Problem to solve =>
Lines from the one containing "relocated: wall clock [492 115] to [811 95]" through the last line of the material below: print these exactly, and only these.

Dataset extract =>
• • • •

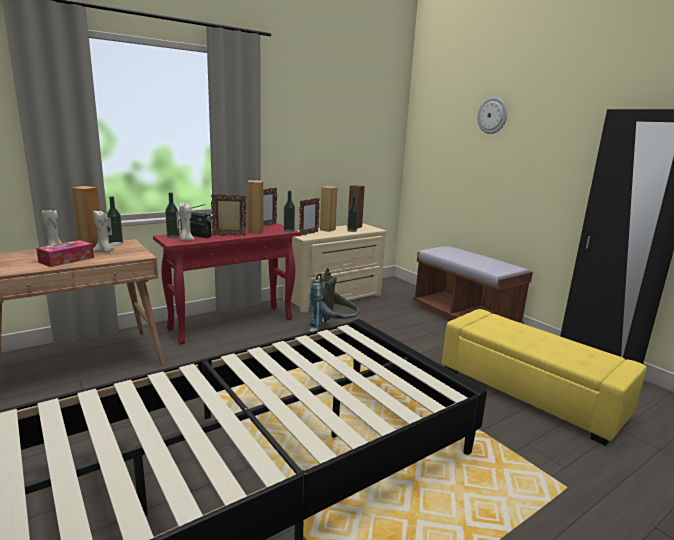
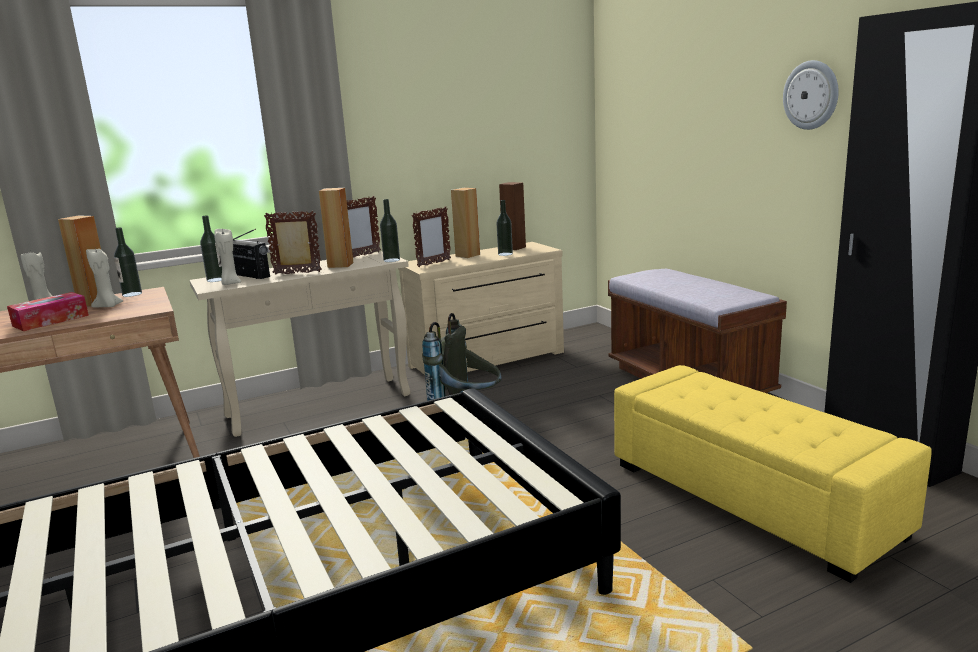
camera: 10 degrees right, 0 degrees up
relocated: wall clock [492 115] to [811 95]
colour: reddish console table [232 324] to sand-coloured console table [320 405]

• • • •

The answer =>
relocated: wall clock [492 115] to [811 95]
colour: reddish console table [232 324] to sand-coloured console table [320 405]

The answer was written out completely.